#### Objectif visé
Prolongez le récit du Grand Raid couru à vélo gravel en enchaînant directement après sa dernière phrase.

#### Extrait fourni
Images : Amaël Donnet & Sportfotograf

 

Pour ceux qui sont allergiques à nos délires et pour ceux qui sont déjà nostalgiques de l’été, voici notre sujet «classique» sur le Grand Raid : https://www.velovert.com/information/10389/grand-raid-cristalp-une-edition-record

 

Notre «bicloune» / rodage

Après un début prudent au guidon du Caminade, nous sommes rapidement partis à la conquête de nouveaux espaces. Ceci sans jamais tomber sur des tracés roulant tel le Grand Raid, nous y sommes allergiques et nous avons un mot d’excuse !

Après avoir validé mos choix sur des parcours cross-country, nous sommes rapidement partis en montagne et sur des traces «enduro». Si on galère bien dans le cassant et les parties rapides, quel plaisir de repousser ses limites. On roule avec plaisir sur des monotraces plutôt engagé au niveau technique. Mais qu’est-ce que cela va donner sur le Grand Raid ? Un cyclo-crossman averti nous a emboîté le pas dans cette folie. Arès avoir effectué le parcours en reconnaissance, il nous a avoué quelques craintes. Cela ne me rassure pas vraiment… D’autant plus que pour ma roue avant le montage tubeless ne tient plus !

 

Nos parcours d'entraînement

Vous trouverez sur ce lien le test complet de notre vélo : https://www.veloderoute.com/article/10664/essai-caminade-gravel--gravelement-bien-

 

De Verbier à Grimentz

Le Grand Raid débute toujours par le traditionnel contrôle technique. Une perte de temps inutile, mais l’organisation reste centrée sur la tradition. Je m’y rends en bonne compagnie, avec Julien Nayener de Vélo Vert et une triple Championne du Monde des coursières à vélo. Petite surprise sur la place d’armes sédunoise : pour prendre le départ avec nos biclous à guidon tordu, nous devons signer une décharge. Nous le faisons avec le sourire. Par la suite nous regagnons Verbier, le programme de la soirée se compose d’une virée de décrassage, d’un bon Maigret de canard plat de pâtes et d’une réparation de fortune sur le vélo d’une concurrente avec à l’aide d’un ciseau.

 

Décrassage la veille du Jour J avec Joséphine et Julien. Un couple de vététistes très sympa !

 

Après une courte nuit, un petit-déjeuner copieux et un échauffement des plus brefs. Votre humble serviteur rejoint la queue du peloton pour le départ. A la vue de mon gravel, tant les spectateurs que les participants sont incrédules. Six heures pétantes, le peloton s’étire en direction de la Croix de Cœur. Sur cette première ascension roulante, la suprématie du gravel est nette : une bonne partie du peloton est avalé sans forcer. Sur le replat menant des Atlas à la croix de Cœur, les mains calées en bas du cintre je progresse rapidement. A mi-parcours, le passage du tunnel éclairé reste toujours magique, une sono un peu vétuste. Crache un son hard rock de radio FM. La première bosse est avalée en 36 minutes à une puissance moyenne de 317 watts selon Strava.

#### Informations affichées
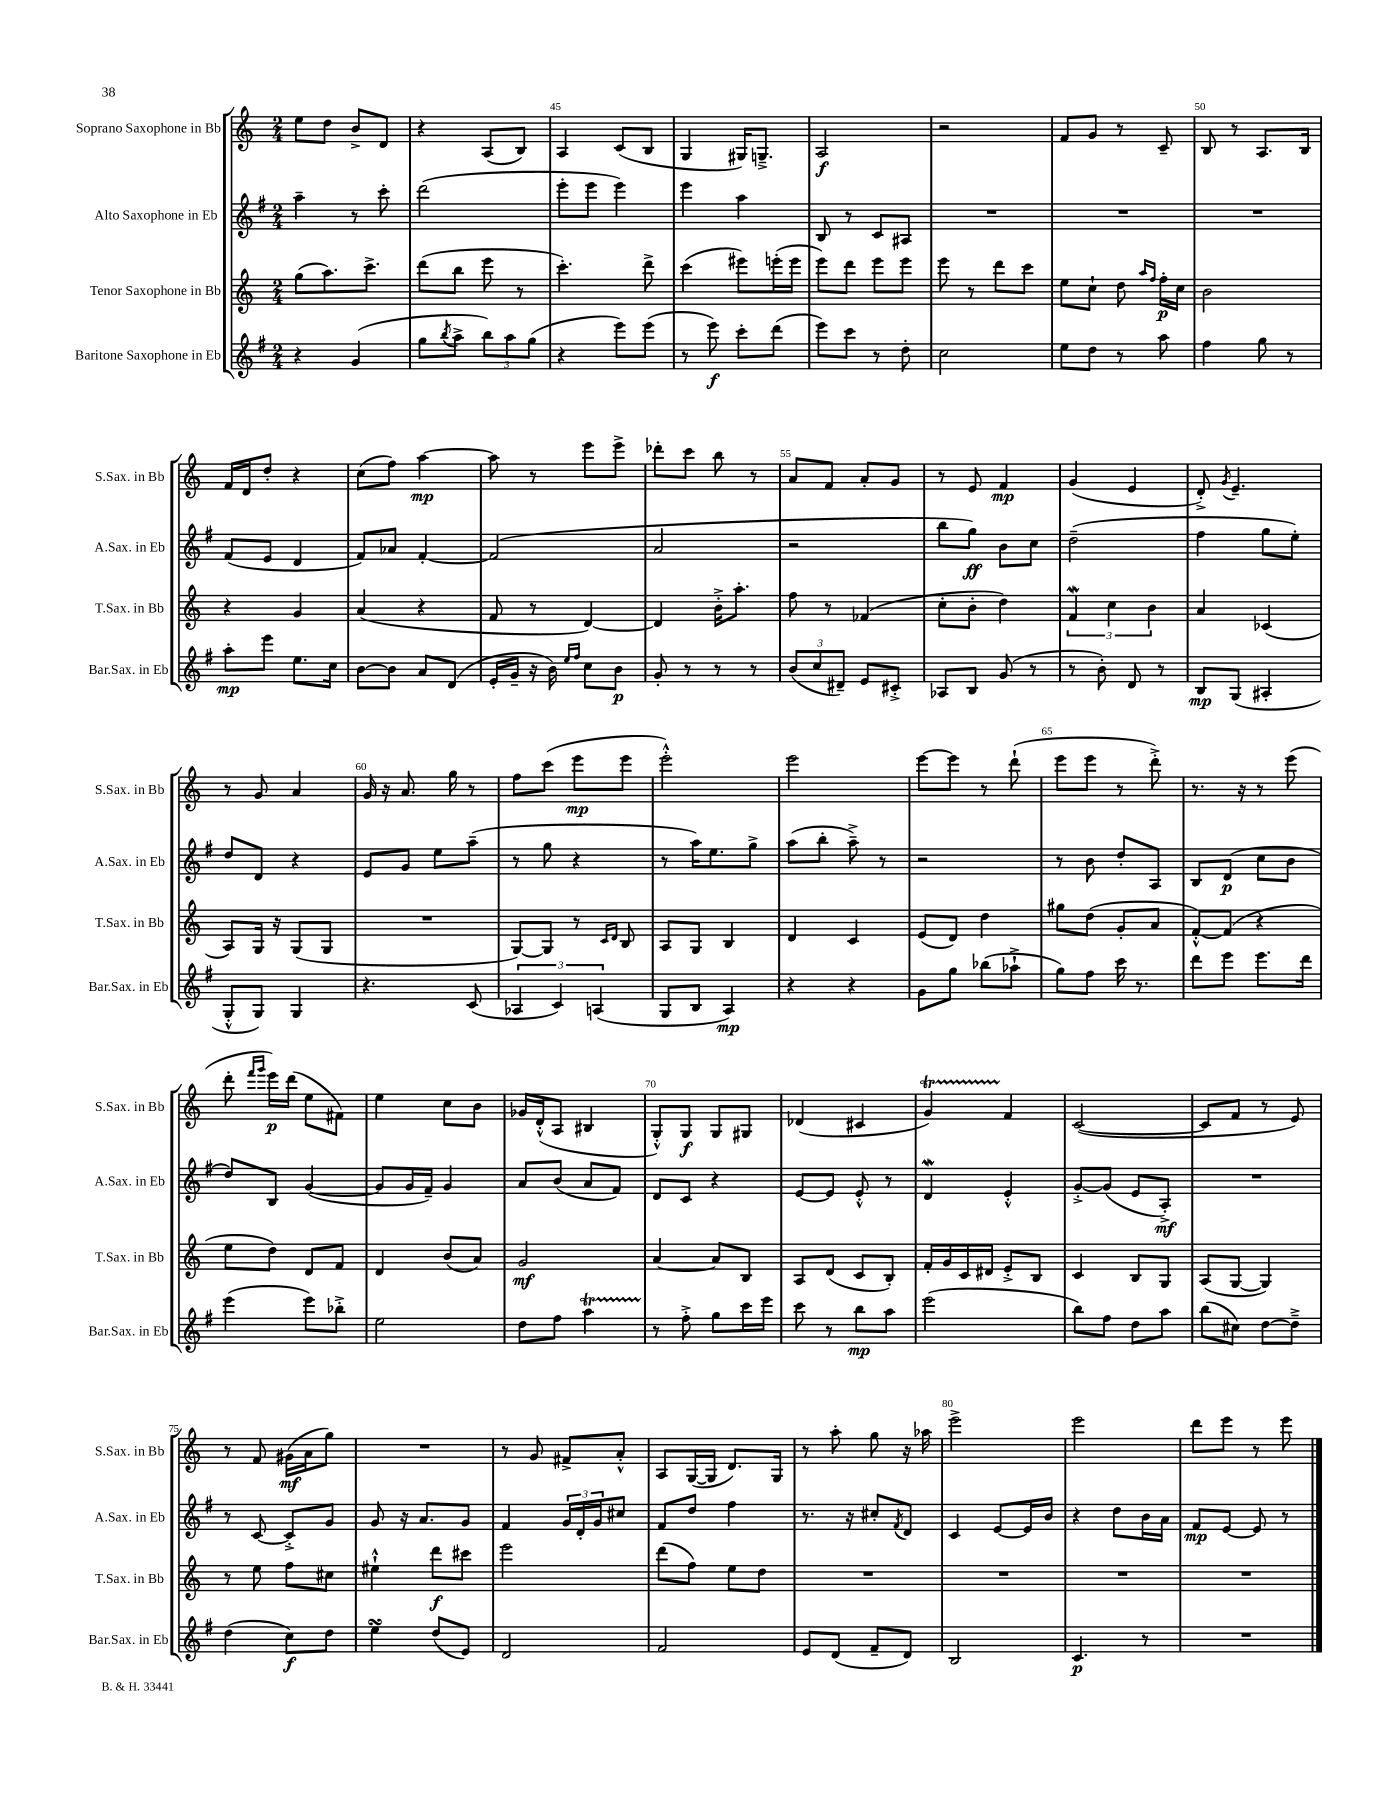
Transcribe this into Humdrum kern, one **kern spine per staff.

#### Résultat
C’est le moment de basculer sur une longue descente 4X4. La première ligne droite est abordée à vive allure, mais peu avant le premier virage ça secoue grave. Il y a de nombreux trous de freinage, il faut dire qu’en vingt-six éditions, il y a du monde qui est passé sur ce chemin. Me voilà averti, les descentes sur les chemins 4X4 seront un enfer !

De Verbier à Veysonnaz (46ème kilomètre), le parcours enchaîne les bosses et les descentes rapides. A chaque descente je suis largué, mais je reviens à chaque montée. Si je me suis jamais fait autant dépasser dans les descentes qu’en ce jour de Grand Raid, je reviens sur mes compères de course à chaque ascension. Il en ira de même toute la journée, ces dépassements récurrents seront souvent l’occasion de tailler le bout de gras.

 

Un peu avant Nendaz, le premier souci me tombe dessus. La chambre à air explose sur un tout petit choc mal contrôlé. La réparation est effectuée sans stress. A l’aborde d’une descente, un peu avant Veysonnaz Julien me double en criant «Verbier». On rigole un bon coup. Je le laisse filer, car le petit champ de racines me parait être propice pour subir les affres d’une morsure de serpent (snake bite). Malgré cette prudence, une deuxième crevaison se profile… Toujours de l’avant, et toujours une histoire de chambre à air suicidaire. Au final je vais en subir cinq !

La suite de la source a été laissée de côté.